3. **Linear probing techniques explain why knowledge augmentation is effective**:
- Through linear probing techniques, the author found that knowledge augmentation enables the model to encode personal knowledge almost linearly in the hidden embeddings. Without augmentation, knowledge is scattered throughout the biographical text, making extraction very difficult.
4. **Augmentation of celebrity data is helpful for minority groups**:
- Even if knowledge augmentation is applied only to a part of the individuals (referred to as "celebrities"), the test accuracy of other individuals (the un - augmented "minority groups") is also significantly improved. This indicates that including celebrity data with diverse writing styles can enhance the model's knowledge extraction ability for minority groups.

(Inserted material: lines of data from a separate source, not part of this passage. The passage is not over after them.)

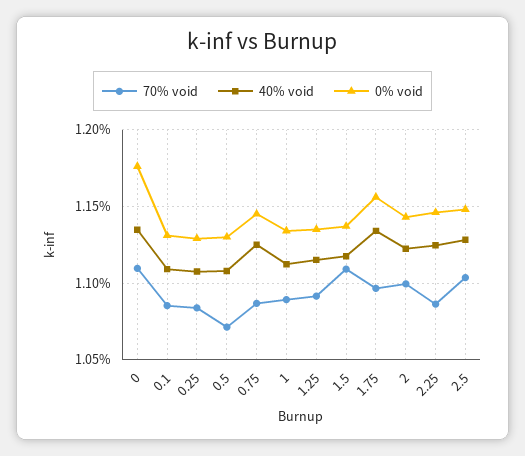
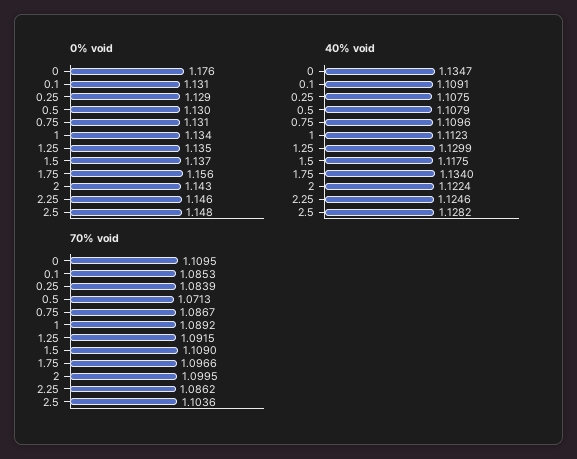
  {
    "70% void": {
      "0": 1.1095,
      "0.1": 1.0853,
      "0.25": 1.0839,
      "0.5": 1.0713,
      "0.75": 1.0867,
      "1": 1.0892,
      "1.25": 1.0915,
      "1.5": 1.109,
      "1.75": 1.0966,
      "2": 1.0995,
      "2.25": 1.0862,
      "2.5": 1.1036
    },
    "40% void": {
      "0": 1.1347,
      "0.1": 1.1091,
      "0.25": 1.1075,
      "0.5": 1.1079,
-     "0.75": 1.125,
+     "0.75": 1.1096,
      "1": 1.1123,
-     "1.25": 1.115,
+     "1.25": 1.1299,
      "1.5": 1.1175,
      "1.75": 1.134,
      "2": 1.1224,
      "2.25": 1.1246,
      "2.5": 1.1282
    },
    "0% void": {
      "0": 1.176,
      "0.1": 1.131,
      "0.25": 1.129,
      "0.5": 1.13,
-     "0.75": 1.145,
+     "0.75": 1.131,
      "1": 1.134,
      "1.25": 1.135,
      "1.5": 1.137,
      "1.75": 1.156,
      "2": 1.143,
      "2.25": 1.146,
      "2.5": 1.148
    }
  }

5. **Bidirectional models have difficulty in extracting knowledge**:
- Encoder models similar to BERT, whether in mixed training or fine - tuning after pre - training, are unable to extract personal knowledge after fine - tuning, unless the knowledge is a single word or multiple independent words (such as birth month, date, and year).

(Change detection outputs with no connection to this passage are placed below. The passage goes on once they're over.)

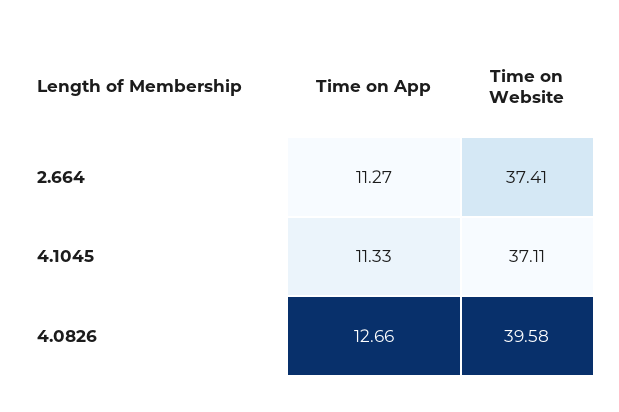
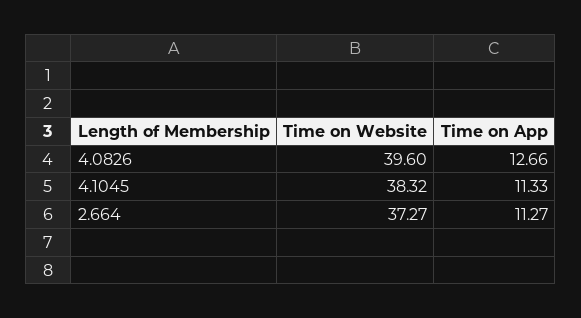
  {
    "Time on App": {
      "2.664": 11.27,
      "4.1045": 11.33,
      "4.0826": 12.66
    },
    "Time on Website": {
-     "2.664": 37.41,
+     "2.664": 37.27,
-     "4.1045": 37.11,
+     "4.1045": 38.32,
-     "4.0826": 39.58
+     "4.0826": 39.6
    }
  }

### Practical implications
1. **Emphasize the importance of pre - training data paraphrasing**:
- Especially for rare but crucial data. It is usually too late to paraphrase during the fine - tuning stage. Without paraphrasing, the model may accurately repeat knowledge data, but its embedding method may hinder retrieval under different prompts, resulting in a waste of model capacity.
2. **The advantage of introducing more instruction - fine - tuning data in the pre - training stage**:
- Mixed - training experiments show that postponing all question - and - answer - type data to the fine - tuning stage is sub - optimal. Introducing question - and - answer - type data in the pre - training stage can enable the model to encode knowledge more effectively.
### Related work
- **Linear probing of knowledge**:
- Linear probing is a commonly used method for examining how a model encodes knowledge. The author found that only when entity - attribute knowledge is augmented by paraphrasing / rearrangement, etc. during pre - training can the model encode knowledge in linear embeddings. Otherwise, although the model can remember the training data, this knowledge is not linearly encoded, making it very difficult to extract knowledge through question - and - answer.
- **Probing the knowledge of language models through question - and - answer**:
- Question - and - answer is a common method for probing the knowledge of pre - trained language models. However, it is not clear whether these models answer questions by extracting knowledge from training sources or by recognizing exact / similar questions in training. The author uses controlled experiments on unseen individuals.